Moris. Allá afuera hay una bala para todos.

Allá afuera hay una bala para todos es la segunda exposición de Moris en la NF/NIEVES FERNÁNDEZ. El artista ha participado en las Bienales de São Paulo y de La Habana, y en exposiciones colectivas en la Fundación JUMEX en Ciudad de México, en la Fundación Fontanal Cisneros en Miami, ARTIUM en Vitoria, MUSAC en León y en el Museum of Contemporary Art de San Diego. Y ha realizado exposiciones individuales en el Museum of Contemporary Art de Los Ángeles, en el Museo Carrillo Gil y en la Sala Siqueiros, ambos en Ciudad de México, y en la Stadtgalerie Saarbrücken, entre otros.

Su obra puede encontrarse en las colecciones del MoMA de Nueva York, el Pérez Art Museum de Miami, la Fundación JUMEX, Fundación CIFO, ARTIUM, MOCA de Los Ángeles, el Museo Amparo en Puebla, el Museo de Arte Moderno de la Ciudad de México, Museum of Contemporary Art San Diego o la Colección Isabel y Agustín Coppel en Ciudad de México.

«Suprimimos el escenario y la sala, que son reemplazados por una clase de espacio único, sin separación ni barrera de ninguna clase, y que se concentra en el teatro mismo de la acción […] por el hecho de que el espectador, situado en el medio de la acción, está envuelto y surcado por ella». Primer manifiesto del teatro de la crueldad, Antonin Artaud.

▶ _Extracto de datos_
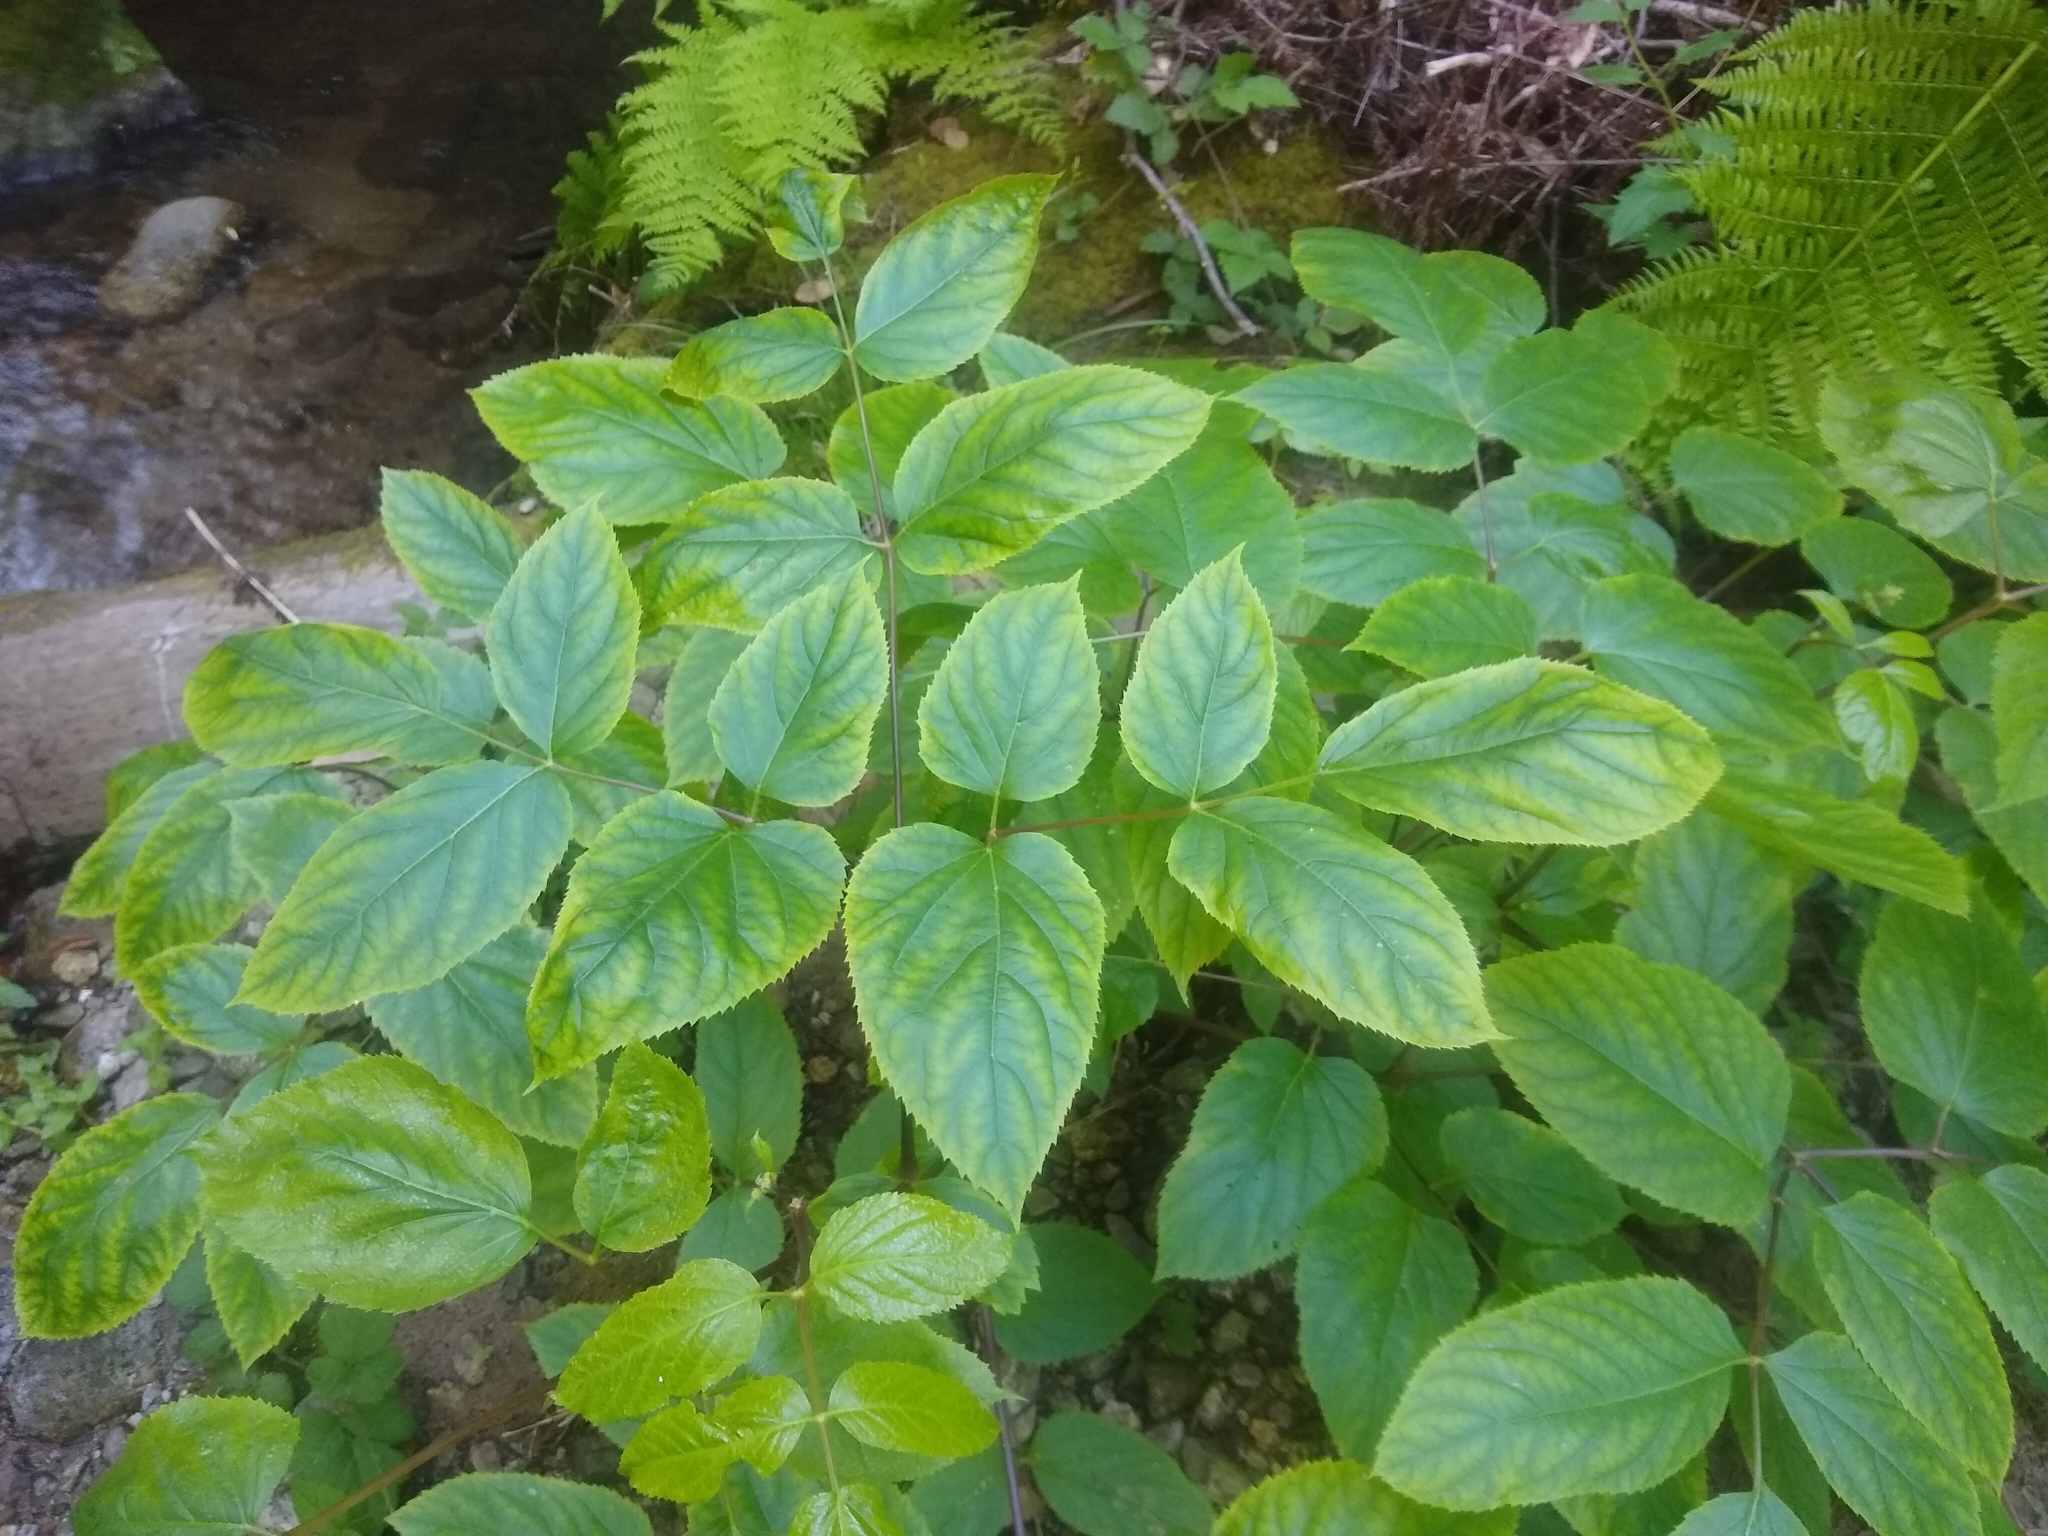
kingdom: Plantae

▶ _Problema planteado_
Copia del texto sobre la exposición de Moris el fragmento comprendido entre «Su obra puede» y «crueldad, Antonin Artaud.», ambos incluidos. Los datos constituyen un material aparte, sin relación con el texto.

▶ _Solución del ejercicio_
Su obra puede encontrarse en las colecciones del MoMA de Nueva York, el Pérez Art Museum de Miami, la Fundación JUMEX, Fundación CIFO, ARTIUM, MOCA de Los Ángeles, el Museo Amparo en Puebla, el Museo de Arte Moderno de la Ciudad de México, Museum of Contemporary Art San Diego o la Colección Isabel y Agustín Coppel en Ciudad de México.

«Suprimimos el escenario y la sala, que son reemplazados por una clase de espacio único, sin separación ni barrera de ninguna clase, y que se concentra en el teatro mismo de la acción […] por el hecho de que el espectador, situado en el medio de la acción, está envuelto y surcado por ella». Primer manifiesto del teatro de la crueldad, Antonin Artaud.